Emily Morrish, a 2nd year Economics and Management student:

Why did you choose to study Economics? I had an inspiring teacher and also high job and earnings prospects.

Do you think your reasons differ to the majority of males? Probably not, I think everyone’s motivated by career to an extent?

 Only 26% of Economics students in the UK are female- why do you think there are so few women applying to Economics? I think Economics is seen as pretty maths-based which often puts girls off, and it’s quite a male dominated environment in some places which can be intimidating.

Do you think your education experience so far has been different because you are women?  At university no, but at school yes- a big deal was made of the fact that I was female and good at Economics.

What women most inspires you and why? JK Rowling – she overcame and now speaks out about depression and mental health, she has an amazing imagination, and was able to create something that took over a whole generation. She was also super persistent in getting her first book published even when people kept turning her away.

What do you think will be the biggest challenger for you once you have graduated? I want to go into HR which is quite a female-dominated field so standing out in the applicant pool might be a challenge – everyone will be from a good uni and study Business and Economics etc.

What do you think the most significant barrier for female leadership is? Girls not having enough faith in themselves – often we take a backseat because we don’t see leadership as ever being an option for us

 

An Economics student, who wishes to remain anonymous:

Why did you choose to study Economics? I’m very interested in how people’s behaviour can be modelled and how we developed the economic systems we use now. Coming from a developing country where there is a lot of corruption and low growth, I also really wanted to understand what went wrong and how to try to fix it.

Do you think your reasons differ to the majority of males? I don’t think they differ that much, I’ve met a lot of males who have similar reasons to mine. However, although it might be a coincidence, I think I’ve met more males than females who chose Economics because they want to work in finance/investment banking after they graduate.

Only 26% of Economics students in the UK are female- why do you think there are so few women applying to Economics? I’m not very sure why the percentage is so low, my guess would be that it’s due to the stereotypes related to Economics as a degree. When I mention that I study Economics, most people assume I want to go into finance or business, which isn’t true. Therefore women might be deterred from applying due to the somewhat narrow career prospects.

Do you think your education experience so far has been different because you are women? I think I’ve had the same opportunities so far in terms of education.

What women most inspires you and why? Although she’s not internationally famous, the woman who probably inspires me the most is Maia Sandu, a Moldovan politician who after studying at Harvard and working for the World Bank, came back to Moldova and made some significant and needed changes. I think that what inspires me the most is that although people were against and were criticising what she was doing in the beginning, she was determined and confident enough to keep going and therefore managed to improve things significantly.

What do you think will be the biggest challenge for you once you have graduated? I think the biggest challenge for me will be deciding what exactly I want to do after I graduate, as I have a lot of ideas of things I’d like to get involved with, like technology, economic development and mental health (especially in developing countries).

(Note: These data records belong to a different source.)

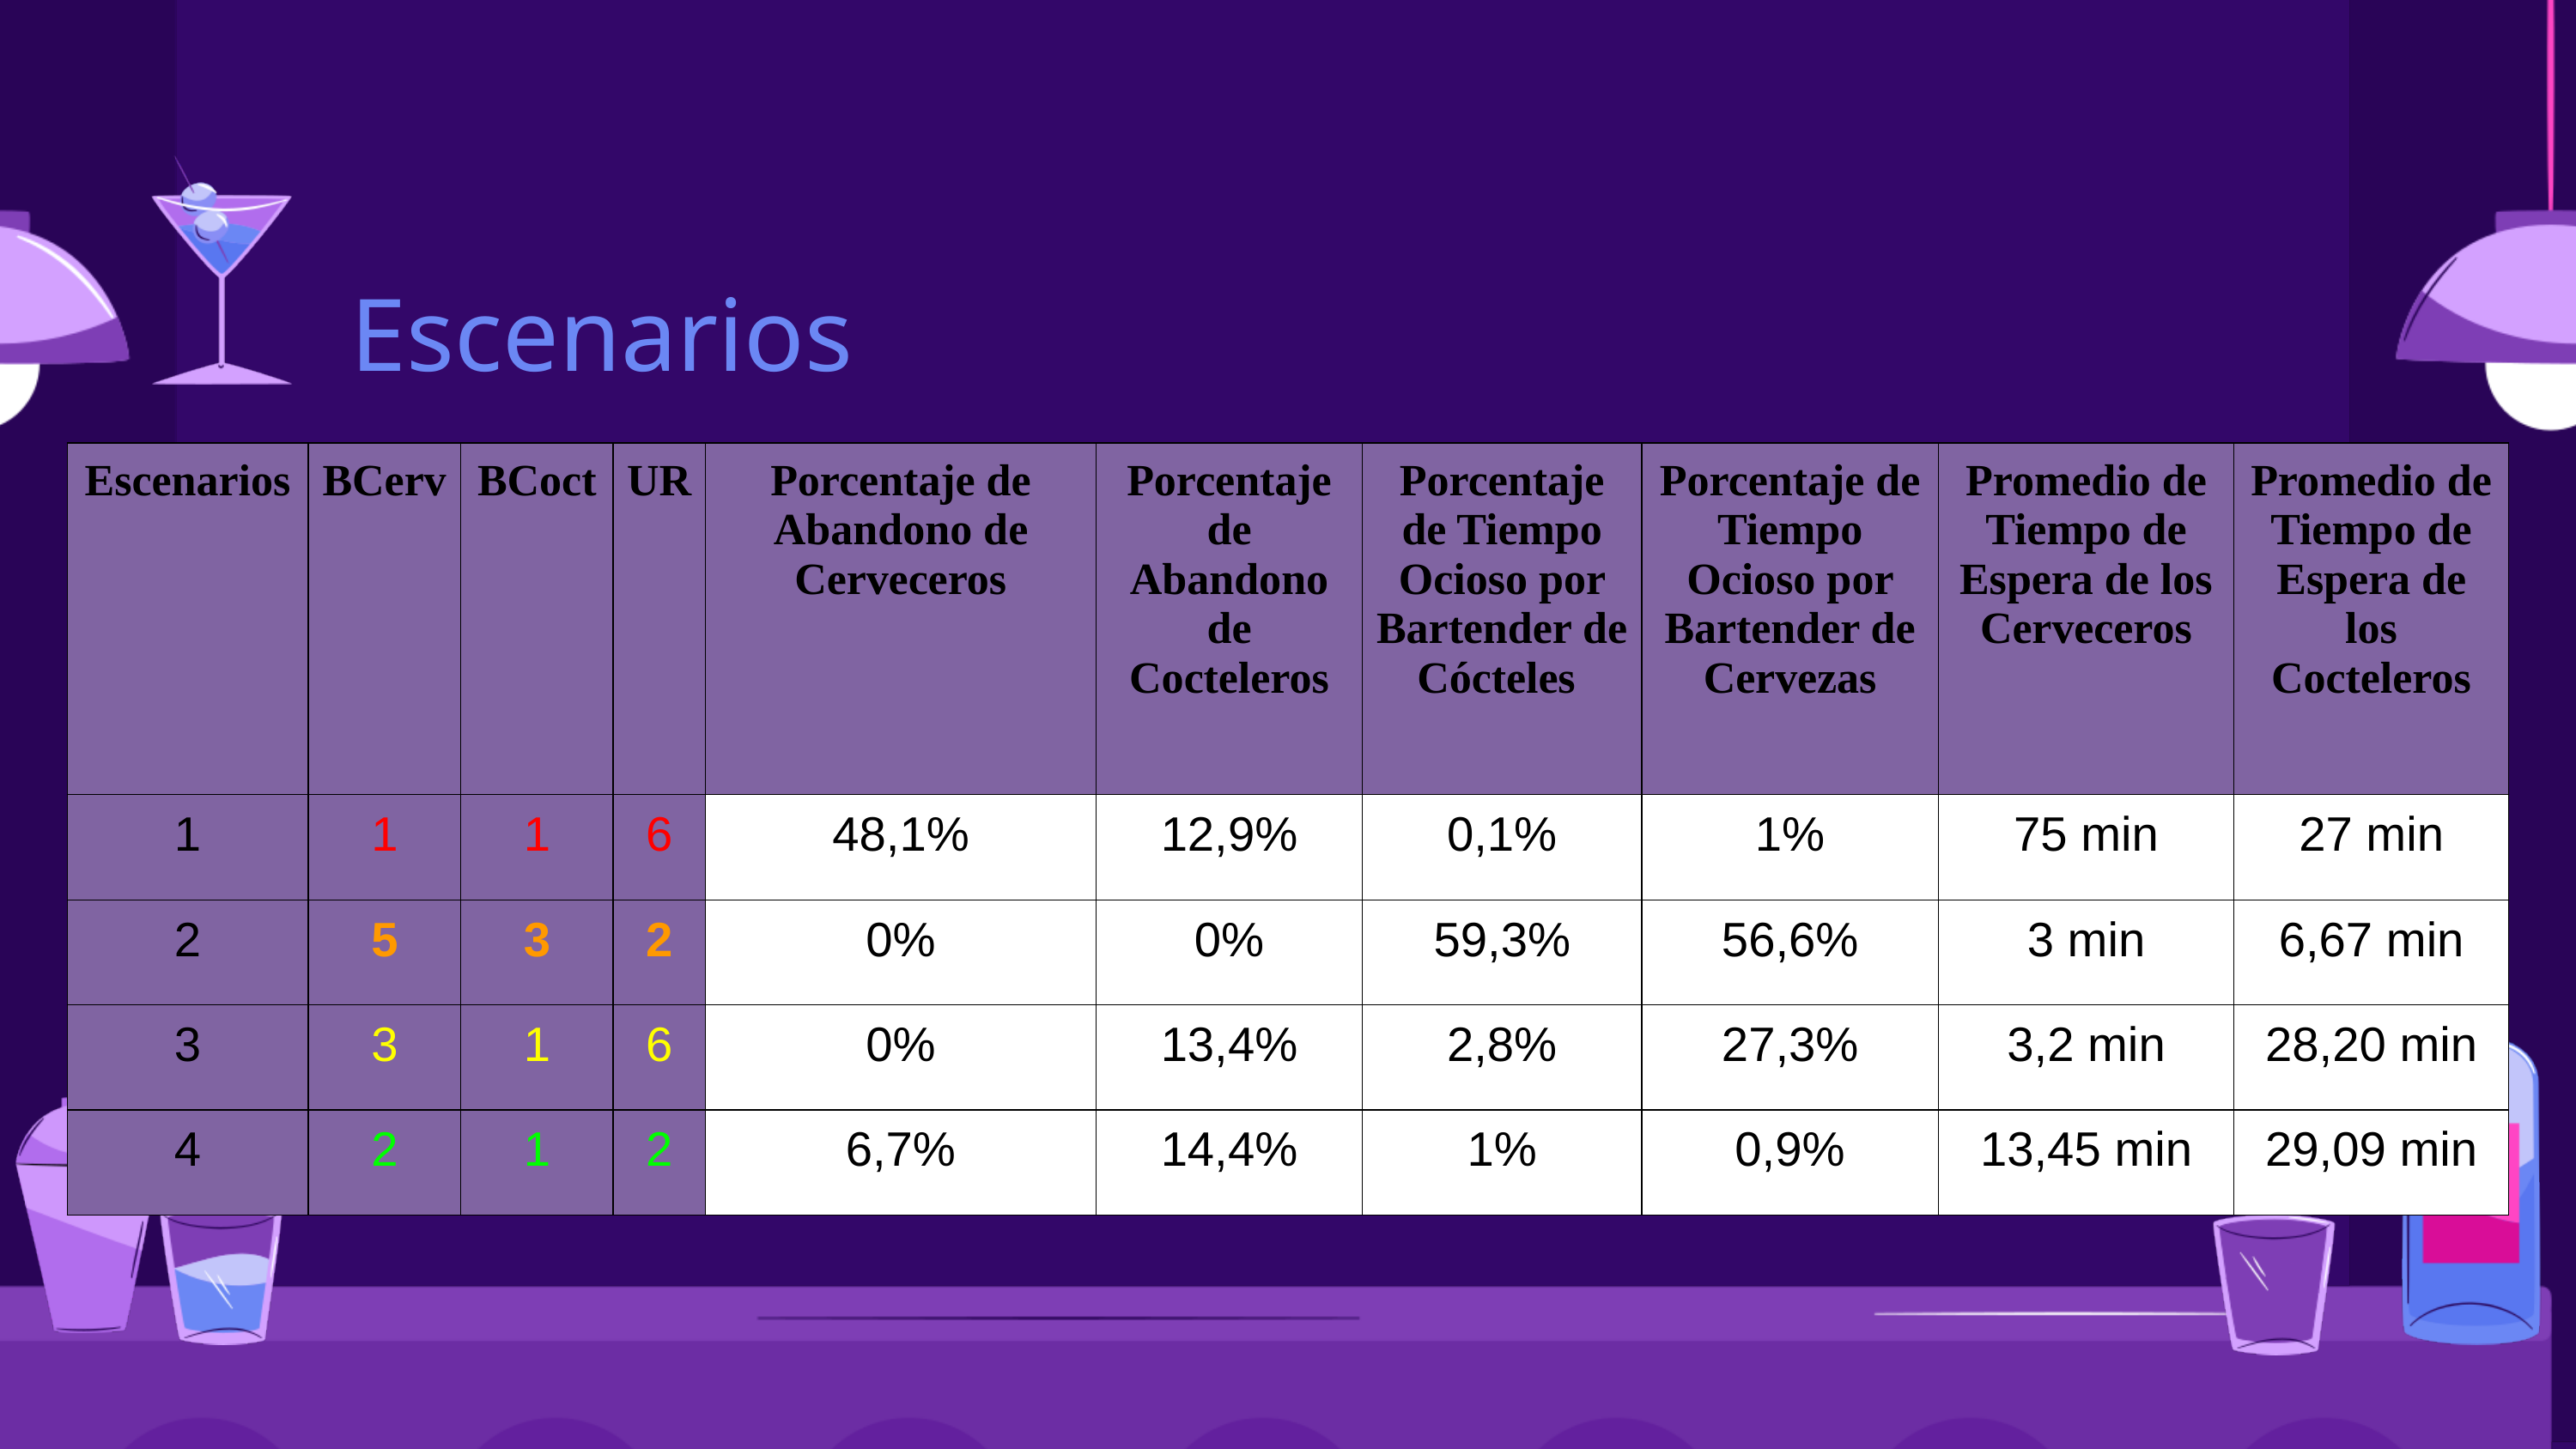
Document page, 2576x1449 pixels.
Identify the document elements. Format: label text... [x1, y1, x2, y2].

table_cell 3 [309, 1005, 460, 1109]
text_box [149, 155, 295, 385]
table_header Porcentaje de Abandono de Cocteleros [1097, 444, 1362, 794]
table_cell 3 [68, 1005, 307, 1109]
table_cell 56,6% [1643, 900, 1938, 1004]
table_cell 1 [461, 795, 612, 900]
table_cell 0% [1097, 900, 1362, 1004]
table_cell 1 [68, 795, 307, 900]
table_header Promedio de Tiempo de Espera de los Cocteleros [2234, 444, 2508, 794]
text_box [159, 1216, 285, 1345]
table_cell 75 min [1939, 795, 2233, 900]
text_box [0, 0, 2576, 1449]
table_cell 59,3% [1363, 900, 1641, 1004]
table_cell 6,7% [706, 1111, 1096, 1215]
table_cell 27 min [2234, 795, 2508, 900]
table_cell 1% [1643, 795, 1938, 900]
table_cell 1 [461, 1111, 612, 1215]
table_header UR [614, 444, 705, 794]
table_cell 2,8% [1363, 1005, 1641, 1109]
table_cell 3 min [1939, 900, 2233, 1004]
table_cell 0,1% [1363, 795, 1641, 900]
table_cell 2 [614, 1111, 705, 1215]
text_box [2212, 1216, 2337, 1355]
table_header Escenarios [68, 444, 307, 794]
table_header Porcentaje de Abandono de Cerveceros [706, 444, 1096, 794]
table_header BCerv [309, 444, 460, 794]
table_cell 1 [309, 795, 460, 900]
table_cell 0% [706, 1005, 1096, 1109]
text_box Escenarios [0, 246, 1248, 391]
table_cell 2 [309, 1111, 460, 1215]
table_cell 48,1% [706, 795, 1096, 900]
table_cell 2 [614, 900, 705, 1004]
table_header Promedio de Tiempo de Espera de los Cerveceros [1939, 444, 2233, 794]
table_cell 3 [461, 900, 612, 1004]
table_cell 6 [614, 795, 705, 900]
table_cell 12,9% [1097, 795, 1362, 900]
table_cell 0,9% [1643, 1111, 1938, 1215]
table_cell 1 [461, 1005, 612, 1109]
text_box [15, 1097, 159, 1334]
table_cell 13,45 min [1939, 1111, 2233, 1215]
table_cell 13,4% [1097, 1005, 1362, 1109]
table_cell 4 [68, 1111, 307, 1215]
table_cell 6,67 min [2234, 900, 2508, 1004]
table_header Porcentaje de Tiempo Ocioso por Bartender de Cócteles [1363, 444, 1641, 794]
table_cell 0% [706, 900, 1096, 1004]
table_cell 29,09 min [2234, 1111, 2508, 1215]
table_header Porcentaje de Tiempo Ocioso por Bartender de Cervezas [1643, 444, 1938, 794]
table_cell 27,3% [1643, 1005, 1938, 1109]
table_header BCoct [461, 444, 612, 794]
text_box [2397, 932, 2543, 1345]
table_cell 2 [68, 900, 307, 1004]
table_cell 6 [614, 1005, 705, 1109]
table_cell 3,2 min [1939, 1005, 2233, 1109]
table_cell 1% [1363, 1111, 1641, 1215]
table_cell 5 [309, 900, 460, 1004]
table_cell 28,20 min [2234, 1005, 2508, 1109]
table_cell 14,4% [1097, 1111, 1362, 1215]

What do you think the most significant barrier for female leadership is? I think my answer to this question is biased, due to the fact that I was born in a developing country, where there is not a lot of gender equality. Therefore, in my opinion, the most significant barrier is the things girls are told when they are young, like that they shouldn’t be too confident or that their priority needs to always be starting a family etc. I think this is a barrier to leadership, as it affects women’s confidence and attitudes.